La tarde cocinera te suplica
y te llora en su delantal que aún sórdido
nos empieza a querer de oírnos tanto.
Yo hago esfuerzos también, porque no hay
valor para servirse de estas aves.
¡Ah! Qué nos vamos a servir ya nada."
Este poema, aparentemente oscuro y enigmático, que desde su aparición ha sido interpretado de modos diversos, se puede comprender mejor y se nos puede revelar de una manera más sorprendente después de leer el valioso testimonio que nos dejó Juan Espejo Asturrizaga en el libro titulado "Vallejo: itinerario del hombre."
En este manantial de información nos enteramos que en 1918, en los tiempos en que todavía se enseñaba con la palmeta en la mano, Vallejo trabajaba como profesor de educación primaria en la escuela Barros de la ciudad de Lima. En esa época, sediento por compenetrarse con otras almas literarias ya había acudido a la Biblioteca Nacional para conocer al anciano Manuel González Prada, a quien encontró humedeciendo un dedo en una copa de agua para adherir un sello a su correspondencia.
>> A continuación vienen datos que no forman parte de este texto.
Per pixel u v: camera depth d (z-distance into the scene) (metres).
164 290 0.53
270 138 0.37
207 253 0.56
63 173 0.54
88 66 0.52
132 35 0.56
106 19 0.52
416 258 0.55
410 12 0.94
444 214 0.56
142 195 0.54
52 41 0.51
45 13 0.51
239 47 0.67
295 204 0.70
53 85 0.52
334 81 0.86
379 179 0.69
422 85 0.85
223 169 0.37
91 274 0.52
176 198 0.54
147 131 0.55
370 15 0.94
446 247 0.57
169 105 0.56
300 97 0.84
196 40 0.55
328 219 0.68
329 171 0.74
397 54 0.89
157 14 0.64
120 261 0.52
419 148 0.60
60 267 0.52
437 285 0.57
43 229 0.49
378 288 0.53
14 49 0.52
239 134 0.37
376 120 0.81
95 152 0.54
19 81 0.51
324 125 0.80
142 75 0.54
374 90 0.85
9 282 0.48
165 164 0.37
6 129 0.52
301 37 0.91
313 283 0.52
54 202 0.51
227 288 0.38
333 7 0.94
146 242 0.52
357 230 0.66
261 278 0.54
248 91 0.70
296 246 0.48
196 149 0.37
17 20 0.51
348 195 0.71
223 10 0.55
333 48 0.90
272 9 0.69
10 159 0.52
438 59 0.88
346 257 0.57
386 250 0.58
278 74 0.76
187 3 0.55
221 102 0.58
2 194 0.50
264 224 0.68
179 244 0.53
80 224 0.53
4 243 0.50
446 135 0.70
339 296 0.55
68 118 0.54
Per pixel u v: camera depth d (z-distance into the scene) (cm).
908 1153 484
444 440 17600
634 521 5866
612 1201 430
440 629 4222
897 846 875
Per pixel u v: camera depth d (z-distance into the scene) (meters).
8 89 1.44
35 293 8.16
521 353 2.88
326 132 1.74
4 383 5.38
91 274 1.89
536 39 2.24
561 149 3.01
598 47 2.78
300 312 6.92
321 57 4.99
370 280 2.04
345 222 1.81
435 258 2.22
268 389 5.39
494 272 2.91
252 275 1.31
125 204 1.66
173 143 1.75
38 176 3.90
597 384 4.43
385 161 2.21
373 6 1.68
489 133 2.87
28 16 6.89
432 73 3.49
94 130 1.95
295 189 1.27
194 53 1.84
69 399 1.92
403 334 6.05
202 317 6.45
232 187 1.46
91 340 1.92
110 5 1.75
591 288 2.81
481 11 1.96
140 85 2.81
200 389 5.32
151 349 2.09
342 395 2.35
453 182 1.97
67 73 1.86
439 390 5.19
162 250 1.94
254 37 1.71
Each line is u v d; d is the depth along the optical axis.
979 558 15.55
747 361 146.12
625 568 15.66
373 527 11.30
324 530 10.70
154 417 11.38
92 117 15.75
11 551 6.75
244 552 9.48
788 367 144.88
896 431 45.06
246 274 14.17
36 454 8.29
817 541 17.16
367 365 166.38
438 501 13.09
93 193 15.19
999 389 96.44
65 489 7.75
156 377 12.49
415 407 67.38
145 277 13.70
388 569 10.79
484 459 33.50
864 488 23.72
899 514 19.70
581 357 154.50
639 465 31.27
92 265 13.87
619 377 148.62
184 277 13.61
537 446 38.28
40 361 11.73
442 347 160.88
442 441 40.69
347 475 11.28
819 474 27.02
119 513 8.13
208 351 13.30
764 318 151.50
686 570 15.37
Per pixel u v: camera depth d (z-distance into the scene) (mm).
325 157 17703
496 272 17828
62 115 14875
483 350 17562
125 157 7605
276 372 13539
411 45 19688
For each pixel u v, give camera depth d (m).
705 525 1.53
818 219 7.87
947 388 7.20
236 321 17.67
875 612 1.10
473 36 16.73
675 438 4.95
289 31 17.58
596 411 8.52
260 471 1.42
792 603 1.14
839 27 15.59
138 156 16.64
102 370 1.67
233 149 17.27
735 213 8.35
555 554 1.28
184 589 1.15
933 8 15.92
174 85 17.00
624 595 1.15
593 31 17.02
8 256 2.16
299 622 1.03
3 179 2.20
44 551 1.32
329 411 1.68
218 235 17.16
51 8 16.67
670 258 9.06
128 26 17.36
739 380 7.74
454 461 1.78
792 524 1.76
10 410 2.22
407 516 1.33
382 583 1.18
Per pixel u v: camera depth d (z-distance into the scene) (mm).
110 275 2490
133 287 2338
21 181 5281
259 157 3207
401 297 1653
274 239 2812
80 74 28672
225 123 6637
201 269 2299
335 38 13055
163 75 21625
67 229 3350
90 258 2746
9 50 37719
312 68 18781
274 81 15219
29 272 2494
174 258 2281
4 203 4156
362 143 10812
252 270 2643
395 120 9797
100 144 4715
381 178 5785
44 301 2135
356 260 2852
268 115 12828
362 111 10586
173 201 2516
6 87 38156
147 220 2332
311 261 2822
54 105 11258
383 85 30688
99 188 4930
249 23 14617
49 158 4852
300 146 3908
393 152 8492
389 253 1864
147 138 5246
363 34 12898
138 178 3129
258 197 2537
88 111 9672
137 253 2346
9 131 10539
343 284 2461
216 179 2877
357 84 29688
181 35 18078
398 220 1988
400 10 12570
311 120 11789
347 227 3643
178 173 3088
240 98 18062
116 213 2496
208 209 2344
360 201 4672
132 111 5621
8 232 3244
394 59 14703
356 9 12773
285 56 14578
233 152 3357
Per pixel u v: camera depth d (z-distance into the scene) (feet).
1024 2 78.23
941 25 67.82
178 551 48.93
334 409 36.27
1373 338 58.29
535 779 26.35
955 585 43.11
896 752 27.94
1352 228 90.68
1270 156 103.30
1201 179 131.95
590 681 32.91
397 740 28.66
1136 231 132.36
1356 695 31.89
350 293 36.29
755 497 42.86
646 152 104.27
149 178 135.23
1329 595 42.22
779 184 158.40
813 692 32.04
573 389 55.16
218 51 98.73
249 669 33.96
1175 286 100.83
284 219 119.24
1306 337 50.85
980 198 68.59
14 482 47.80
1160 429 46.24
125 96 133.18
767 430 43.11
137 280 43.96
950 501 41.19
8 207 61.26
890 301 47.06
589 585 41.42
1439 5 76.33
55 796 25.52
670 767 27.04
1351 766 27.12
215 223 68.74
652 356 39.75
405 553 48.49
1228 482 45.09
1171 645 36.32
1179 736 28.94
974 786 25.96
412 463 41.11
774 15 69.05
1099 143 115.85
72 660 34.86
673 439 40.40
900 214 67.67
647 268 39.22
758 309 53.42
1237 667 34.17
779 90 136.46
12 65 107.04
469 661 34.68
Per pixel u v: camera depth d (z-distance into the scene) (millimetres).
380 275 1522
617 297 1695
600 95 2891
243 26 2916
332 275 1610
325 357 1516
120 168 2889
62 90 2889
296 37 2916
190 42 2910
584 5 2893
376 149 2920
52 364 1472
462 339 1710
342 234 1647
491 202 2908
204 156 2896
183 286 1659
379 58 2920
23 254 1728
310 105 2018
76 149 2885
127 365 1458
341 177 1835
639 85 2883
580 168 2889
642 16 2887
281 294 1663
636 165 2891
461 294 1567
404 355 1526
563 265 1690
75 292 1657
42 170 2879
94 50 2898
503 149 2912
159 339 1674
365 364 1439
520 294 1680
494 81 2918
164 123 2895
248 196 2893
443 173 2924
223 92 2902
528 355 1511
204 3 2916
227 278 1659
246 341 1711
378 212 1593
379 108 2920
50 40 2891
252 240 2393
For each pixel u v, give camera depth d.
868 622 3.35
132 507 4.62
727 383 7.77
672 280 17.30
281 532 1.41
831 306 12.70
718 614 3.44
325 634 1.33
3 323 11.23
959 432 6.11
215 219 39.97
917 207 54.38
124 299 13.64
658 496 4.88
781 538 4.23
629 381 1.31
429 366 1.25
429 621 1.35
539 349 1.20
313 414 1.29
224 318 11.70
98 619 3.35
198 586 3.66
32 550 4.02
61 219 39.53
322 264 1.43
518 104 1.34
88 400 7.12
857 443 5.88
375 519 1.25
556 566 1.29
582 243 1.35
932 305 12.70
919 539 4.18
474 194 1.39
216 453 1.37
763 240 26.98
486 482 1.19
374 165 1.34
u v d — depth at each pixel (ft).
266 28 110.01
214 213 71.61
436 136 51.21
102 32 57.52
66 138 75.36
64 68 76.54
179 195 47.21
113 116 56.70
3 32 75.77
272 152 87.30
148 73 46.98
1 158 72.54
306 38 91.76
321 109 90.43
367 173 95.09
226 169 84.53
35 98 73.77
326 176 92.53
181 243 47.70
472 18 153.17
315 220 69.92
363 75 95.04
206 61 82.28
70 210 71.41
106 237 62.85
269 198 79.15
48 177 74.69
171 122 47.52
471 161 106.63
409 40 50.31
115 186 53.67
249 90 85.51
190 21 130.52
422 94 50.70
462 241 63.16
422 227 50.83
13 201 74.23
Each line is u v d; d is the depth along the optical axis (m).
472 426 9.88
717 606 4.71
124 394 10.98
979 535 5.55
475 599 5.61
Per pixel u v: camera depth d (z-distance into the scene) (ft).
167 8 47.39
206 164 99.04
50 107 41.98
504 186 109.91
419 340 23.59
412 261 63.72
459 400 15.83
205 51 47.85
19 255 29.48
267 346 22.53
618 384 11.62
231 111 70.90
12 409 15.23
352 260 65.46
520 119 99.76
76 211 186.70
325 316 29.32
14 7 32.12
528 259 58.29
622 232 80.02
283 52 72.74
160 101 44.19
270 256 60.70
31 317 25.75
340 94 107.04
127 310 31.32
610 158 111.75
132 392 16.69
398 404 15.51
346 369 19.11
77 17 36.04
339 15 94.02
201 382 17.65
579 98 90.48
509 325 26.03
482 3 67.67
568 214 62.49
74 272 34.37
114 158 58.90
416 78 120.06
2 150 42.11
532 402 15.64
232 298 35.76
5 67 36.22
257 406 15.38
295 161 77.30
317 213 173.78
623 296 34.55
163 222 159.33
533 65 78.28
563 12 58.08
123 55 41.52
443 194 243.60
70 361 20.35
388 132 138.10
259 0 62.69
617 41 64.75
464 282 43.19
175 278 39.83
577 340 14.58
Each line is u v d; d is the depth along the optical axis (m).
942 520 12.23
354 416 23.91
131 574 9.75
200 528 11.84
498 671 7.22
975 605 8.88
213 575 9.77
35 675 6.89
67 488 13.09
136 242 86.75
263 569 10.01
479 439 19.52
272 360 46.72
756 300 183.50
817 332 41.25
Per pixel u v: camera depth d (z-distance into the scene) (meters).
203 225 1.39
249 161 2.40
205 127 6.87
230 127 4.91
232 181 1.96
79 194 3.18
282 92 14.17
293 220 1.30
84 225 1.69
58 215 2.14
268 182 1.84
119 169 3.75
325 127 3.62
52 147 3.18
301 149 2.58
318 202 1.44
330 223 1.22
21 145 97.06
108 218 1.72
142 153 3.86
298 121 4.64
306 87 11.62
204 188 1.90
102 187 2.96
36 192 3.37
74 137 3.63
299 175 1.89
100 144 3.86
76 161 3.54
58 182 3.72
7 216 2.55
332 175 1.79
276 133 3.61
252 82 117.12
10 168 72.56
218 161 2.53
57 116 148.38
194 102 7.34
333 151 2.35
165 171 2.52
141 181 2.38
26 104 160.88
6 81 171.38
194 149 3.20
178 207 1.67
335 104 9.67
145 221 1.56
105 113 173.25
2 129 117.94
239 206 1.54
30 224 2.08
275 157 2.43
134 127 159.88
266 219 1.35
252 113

Con anterioridad Vallejo había visitado a José María Euguren en el balneario de Barranco. El poeta lo recibió muy afablemente y le mostró una colección de fotografías azulinas y pardas que había tomado con una cámara de su invención a una soprano conocida y a un saltimbanqui de playa y que guardaba encoladas en un álbum de tapas de cuero.
Estaba por concluir la Primera Guerra Mundial, aquella conflagración de zanjas impregnadas de gases venenosos y rebozantes de combatientes caídos. Mientras que en Europa, soldados alemanes y franceses corrían con fusiles en mano, de una trinchera a la otra, entre explosiones, cortando alambrados y esquivando las balas de las ametralladoras, en la ciudad de Lima, César Vallejo tenía que eludir las miradas ardientes que le enviaba una muchacha morocha y agraciada que se llamaba Otilia y que vivía en la calle Maravillas.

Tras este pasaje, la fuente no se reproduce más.